Em live realizada pelo Congresso em Foco na segunda-feira (26) sobre o julgamento do Tribunal Superior Eleitoral (TSE) que pode tornar o ex-presidente Bolsonaro inelegível até 2030, o ex-juiz Márlon Reis afirmou que a inclusão da minuta golpista no processo “é absolutamente irrelevante para o julgamento”. Segundo ele, Bolsonaro cometeu abuso de poder político e abuso dos meios de comunicação — e isso independe do fato de a minuta ser considerada como prova ou não.
A declaração do advogado contraria um dos argumentos da defesa do ex-presidente, que questiona a inclusão da minuta no processo. Para Márlon, isso é secundário; o resultado seria o mesmo sem ela. Assista à live abaixo, na íntegra.
O julgamento desta semana é histórico. É a primeira vez que um candidato derrotado em uma eleição presidencial pode ser declarado inelegível por oito anos.
Leia também
A sessão do TSE será retomada com o voto do relator Benedito Gonçalves nesta terça-feira (27), às 19h, em uma descrição que pode ser bastante extensa. Na opinião de Reis, o julgamento não deve ser concluído já na terça. O advogado aposta que o relator deve votar e depois a sessão será suspensa para que, na quinta-feira (29), os outros ministros anunciem seus votos.
Márlon ainda opina sobre o possível resultado: “Acredito que o tribunal irá declarar a inelegibilidade, com voto contra de [ministro do TSE] Cássio Nunes Marques”. O prognóstico é “por achar que ele [Nunes Marques], nesse tema, por ter votado contra a Lei da Ficha Limpa no passado, fique do lado do ex-presidente”, opinou.
A questão da minuta
Tarcísio Vieira, ex-ministro do TSE e advogado de defesa de Bolsonaro, tem como uma das principais estratégias para manter Bolsonaro elegível a inserção posterior ao prazo de apresentação de provas da minuta do golpe pela acusação, feita pelo advogado eleitoralista Walber Agra. A minuta golpista foi encontrada em um cofre da residência do ex-secretário de Segurança Pública do Distrito Federal (DF) Anderson Torres e no celular do ex-ajudante direto de Bolsonaro, Mauro Cid.
“É possível, sim, a juntada de outros elementos após a petição inicial, porque a Justiça Eleitoral tem características específicas. Ainda assim, são elementos que não dizem nada ao centro do debate e o TSE pode ignorá-los”, argumentou Reis.

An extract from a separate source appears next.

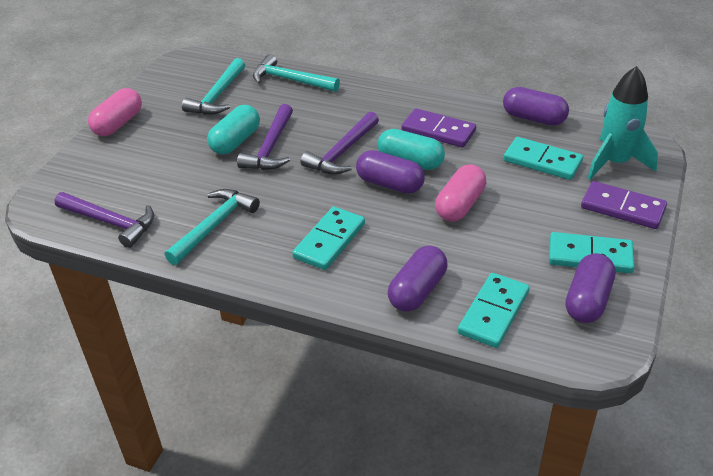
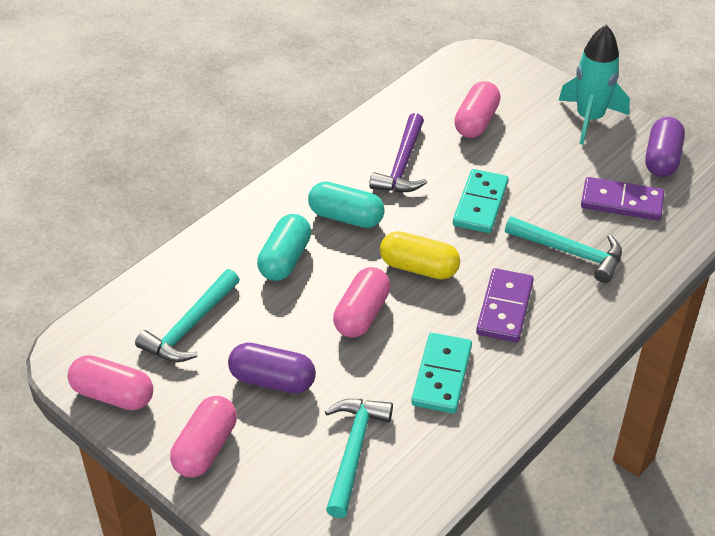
pink capsule: [88,88,142,136] [435,164,486,222] = 2 -> [68,355,153,410] [170,396,237,478] [333,267,391,337] [454,81,501,138] = 4
purple capsule: [356,150,425,194] [388,246,447,312] [503,87,569,126] [566,253,616,323] = 4 -> [228,343,316,393] [645,117,685,177] = 2
purple hammer: [55,192,154,248] [237,104,293,170] [300,111,379,174] = 3 -> [369,113,427,192] = 1
turquoise domino: [292,207,365,270] [458,273,530,348] [504,137,583,180] [549,232,635,273] = 4 -> [411,333,472,413] [453,169,509,233] = 2
yellow capsule: none = 0 -> [380,231,460,279] = 1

Segundo Reis, o caso de Bolsonaro é uma “aula de inelegibilidade”. De acordo com o advogado:
- há abuso de poder político. Quando Bolsonaro encontrou-se com embaixadores e colocou o sistema eleitoral em dúvida, “houve um uso de uma reunião que deveria ter um propósito republicano para o interesse pessoal de uma pessoa que postula uma vaga à recondução à presidência da república”. Diz ainda que Bolsonaro sabia que estava em ambiente que atrairia interesse da mídia.
- há abuso dos meios de comunicação porque a reunião foi transmitida pela mídia, inclusive pela TV Brasil, que é do governo federal.
Ficha Limpa
Reis ressalta o fato de que a lei da Ficha Limpa dá o embasamento necessário para inelegibilidade do ex-presidente Bolsonaro, uma vez que, antes da lei, o TSE entendia que só poderia condenar um candidato se houvesse prova de que a irregularidade cometida tivesse alterado os resultados da eleição. Com isso, chapas que não fossem vitoriosas estavam fora do radar da corte eleitoral.
O jurista ainda diz que há uma ironia na situação atual: segundo ele, a Lei da Ficha Limpa chegou a receber apoio de segmentos retrógrados, com os quais ele “nunca dialogaria”. Agora, estes grupos veem a lei ser aplicada ao candidato que apoiaram.
Perfil
Márlon Reis foi juiz auxiliar da Presidência do TSE. Como coordenador do Movimento de Combate à Corrupção Eleitoral (MCCE), foi um dos idealizadores e redatores da chamada Lei da Ficha. É doutor em Sociologia Jurídica e Instituições Políticas pela Universidad de Zaragoza, na Espanha. Depois de ter renunciado ao cargo de juiz, atua hoje como advogado.